ASPA is an IETF SIDROPS working-group draft standard (draft-ietf-sidrops-aspa-verification) for BGP path validation. It extends RPKI — previously used mostly for Route Origin Validation (ROV) — into a mechanism for detecting and rejecting route leaks on the global Internet.

The primitive

Each AS holder signs and publishes an ASPA object in RPKI that enumerates its authorized upstream provider ASNs. Consumers (validators, routers) download, validate, and consult these objects during BGP best-path selection.

An ASPA for AS X with providers {P1, P2, P3} asserts: "My only authorized upstream providers are P1, P2, P3. Any other AS that appears on a path … , P_other, X, ... where P_other is supposed to be one of my upstreams is in violation."

The AS0 member

A Tier-1 network — one that is transit-free (peers + its own customer cone, no upstreams) — uses the reserved AS0 in its ASPA provider list to explicitly declare "I have no upstream providers." This lets verifiers reject any path where the Tier-1 AS is downstream of some other AS.

From the Cloudflare Venezuela post:

"AS6762 is a Tier-1 transit-free network, and they would use the special reserved 'AS0' member in their ASPA signed object to communicate to the world that they have no upstream providers, only lateral peers and customers. Then, AS52320, the other provider of AS8048, would see routes from their customer with '6762' in the path and reject them by performing an ASPA verification process."

The validation algorithm

Given a received path P = A_n, A_{n-1}, ..., A_1, A_0 (origin A_0), ASPA verification checks each upflow segment (customer-to-provider transitions):

  1. Walk the path from origin upward.
  2. For each consecutive pair (A_i, A_{i+1}) in the upflow direction, check whether A_{i+1} is in A_i's ASPA provider list.
  3. If any mismatch is found, the path is invalid (leak).
  4. At most one peer-peer transition is allowed mid-path; after that, only downflow (provider-to-customer) transitions may follow.

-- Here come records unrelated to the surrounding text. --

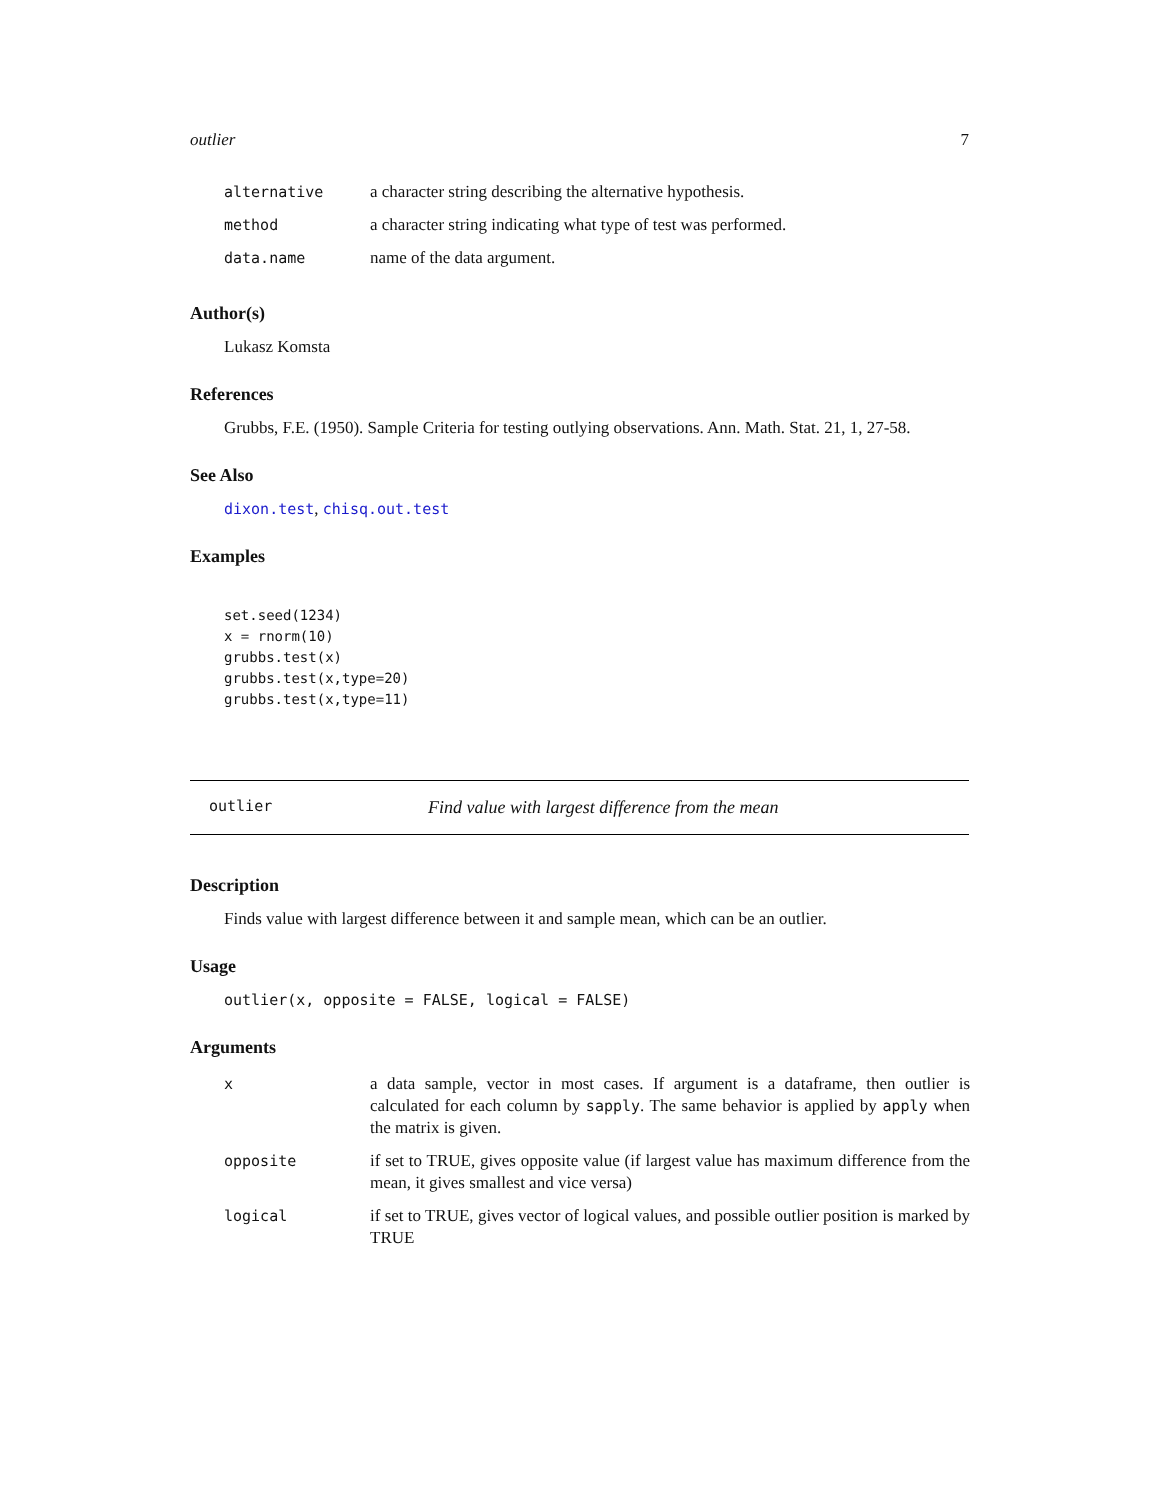outlier 7
| alternative | a character string describing the alternative hypothesis. |
| method | a character string indicating what type of test was performed. |
| data.name | name of the data argument. |
Author(s)
Lukasz Komsta
References
Grubbs, F.E. (1950). Sample Criteria for testing outlying observations. Ann. Math. Stat. 21, 1, 27-58.
See Also
dixon.test, chisq.out.test
Examples
set.seed(1234)
x = rnorm(10)
grubbs.test(x)
grubbs.test(x,type=20)
grubbs.test(x,type=11)
outlier Find value with largest difference from the mean
Description
Finds value with largest difference between it and sample mean, which can be an outlier.
Usage
outlier(x, opposite = FALSE, logical = FALSE)
Arguments
| x | a data sample, vector in most cases. If argument is a dataframe, then outlier is calculated for each column by sapply . The same behavior is applied by apply when the matrix is given. |
| opposite | if set to TRUE, gives opposite value (if largest value has maximum difference from the mean, it gives smallest and vice versa) |
| logical | if set to TRUE, gives vector of logical values, and possible outlier position is marked by TRUE |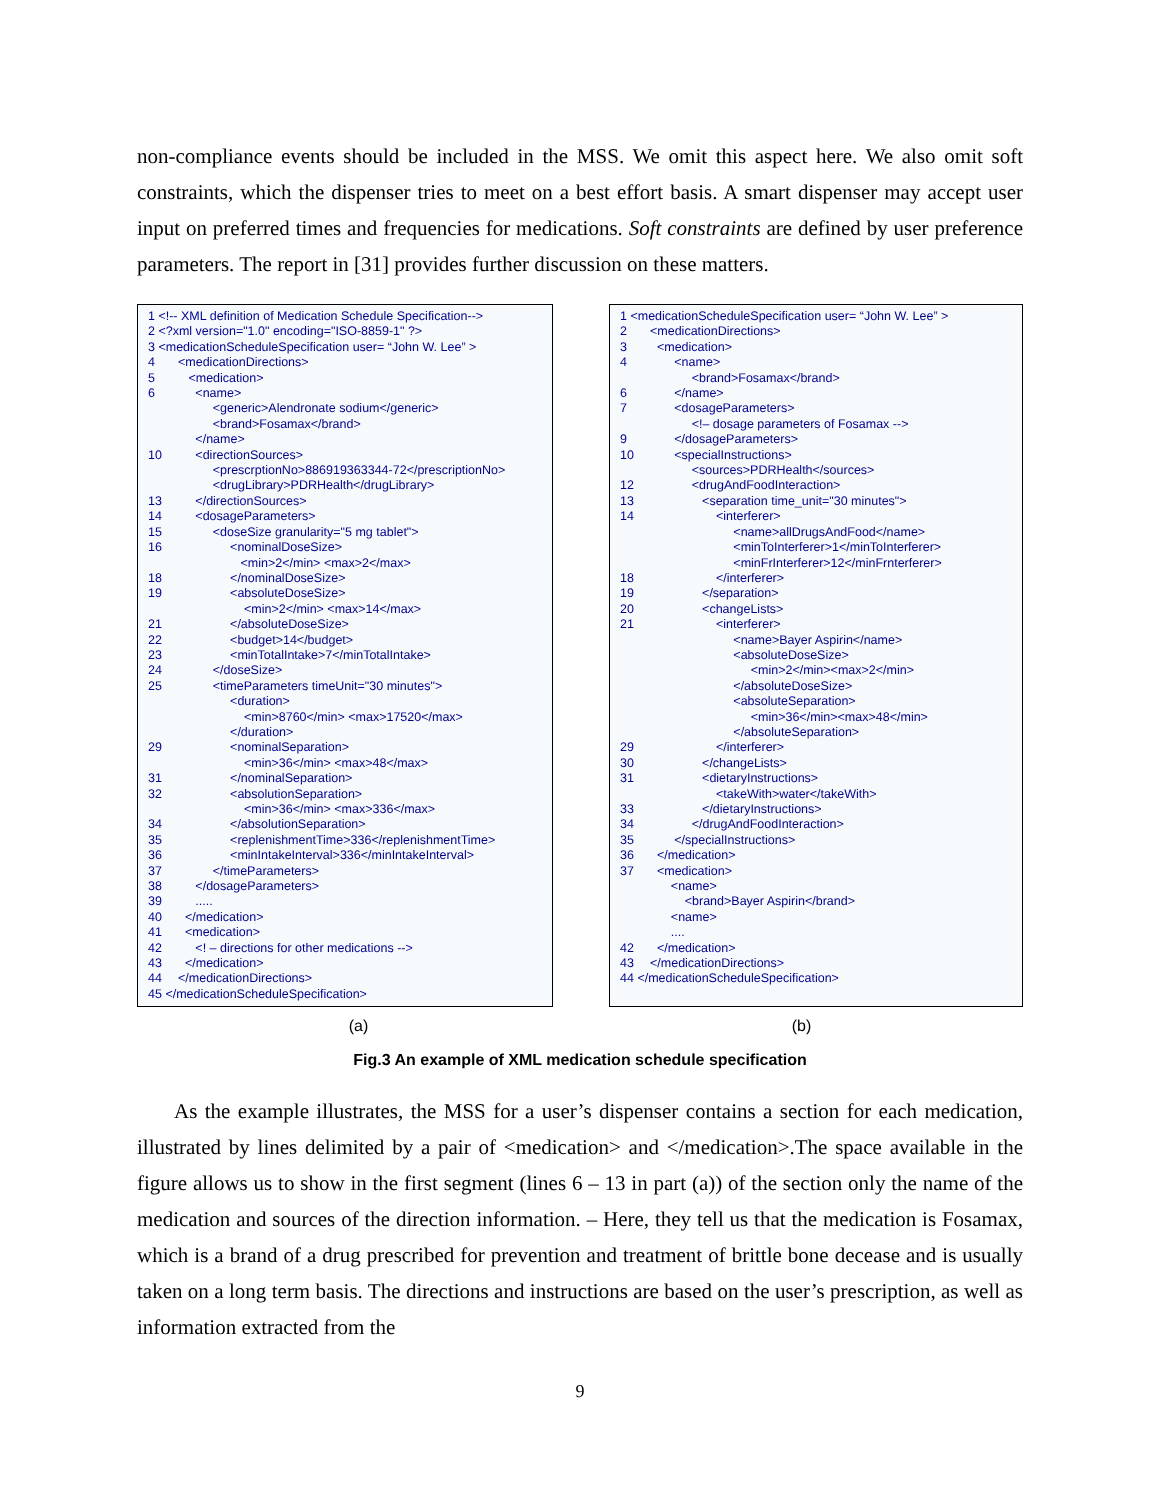non-compliance events should be included in the MSS. We omit this aspect here. We also omit soft constraints, which the dispenser tries to meet on a best effort basis. A smart dispenser may accept user input on preferred times and frequencies for medications. Soft constraints are defined by user preference parameters. The report in [31] provides further discussion on these matters.
1 <!-- XML definition of Medication Schedule Specification-->
2 <?xml version="1.0" encoding="ISO-8859-1" ?>
3 <medicationScheduleSpecification user= “John W. Lee” >
4 <medicationDirections>
5 <medication>
6 <name>
<generic>Alendronate sodium</generic>
<brand>Fosamax</brand>
</name>
10 <directionSources>
<prescrptionNo>886919363344-72</prescriptionNo>
<drugLibrary>PDRHealth</drugLibrary>
13 </directionSources>
14 <dosageParameters>
15 <doseSize granularity="5 mg tablet">
16 <nominalDoseSize>
<min>2</min> <max>2</max>
18 </nominalDoseSize>
19 <absoluteDoseSize>
<min>2</min> <max>14</max>
21 </absoluteDoseSize>
22 <budget>14</budget>
23 <minTotalIntake>7</minTotalIntake>
24 </doseSize>
25 <timeParameters timeUnit="30 minutes">
<duration>
<min>8760</min> <max>17520</max>
</duration>
29 <nominalSeparation>
<min>36</min> <max>48</max>
31 </nominalSeparation>
32 <absolutionSeparation>
<min>36</min> <max>336</max>
34 </absolutionSeparation>
35 <replenishmentTime>336</replenishmentTime>
36 <minIntakeInterval>336</minIntakeInterval>
37 </timeParameters>
38 </dosageParameters>
39 .....
40 </medication>
41 <medication>
42 <! – directions for other medications -->
43 </medication>
44 </medicationDirections>
45 </medicationScheduleSpecification>
1 <medicationScheduleSpecification user= “John W. Lee” >
2 <medicationDirections>
3 <medication>
4 <name>
<brand>Fosamax</brand>
6 </name>
7 <dosageParameters>
<!– dosage parameters of Fosamax -->
9 </dosageParameters>
10 <specialInstructions>
<sources>PDRHealth</sources>
12 <drugAndFoodInteraction>
13 <separation time_unit="30 minutes">
14 <interferer>
<name>allDrugsAndFood</name>
<minToInterferer>1</minToInterferer>
<minFrInterferer>12</minFrnterferer>
18 </interferer>
19 </separation>
20 <changeLists>
21 <interferer>
<name>Bayer Aspirin</name>
<absoluteDoseSize>
<min>2</min><max>2</min>
</absoluteDoseSize>
<absoluteSeparation>
<min>36</min><max>48</min>
</absoluteSeparation>
29 </interferer>
30 </changeLists>
31 <dietaryInstructions>
<takeWith>water</takeWith>
33 </dietaryInstructions>
34 </drugAndFoodInteraction>
35 </specialInstructions>
36 </medication>
37 <medication>
<name>
<brand>Bayer Aspirin</brand>
<name>
....
42 </medication>
43 </medicationDirections>
44 </medicationScheduleSpecification>
(a) (b)
Fig.3 An example of XML medication schedule specification
As the example illustrates, the MSS for a user’s dispenser contains a section for each medication, illustrated by lines delimited by a pair of <medication> and </medication>.The space available in the figure allows us to show in the first segment (lines 6 – 13 in part (a)) of the section only the name of the medication and sources of the direction information. – Here, they tell us that the medication is Fosamax, which is a brand of a drug prescribed for prevention and treatment of brittle bone decease and is usually taken on a long term basis. The directions and instructions are based on the user’s prescription, as well as information extracted from the
9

Relationship to other tools

  • Complements OTC (RFC 9234): OTC is session-local and enforced in the protocol; ASPA is out-of-band (RPKI-signed) and validated at any vantage point that sees the route. Both wanted together.
  • Supersedes Peerlock: Peerlock is operator-specific filter templates; ASPA is a globally- coordinated signing standard.
  • Independent of ROV: ROV validates origin; ASPA validates path. Different anomaly classes, different objects.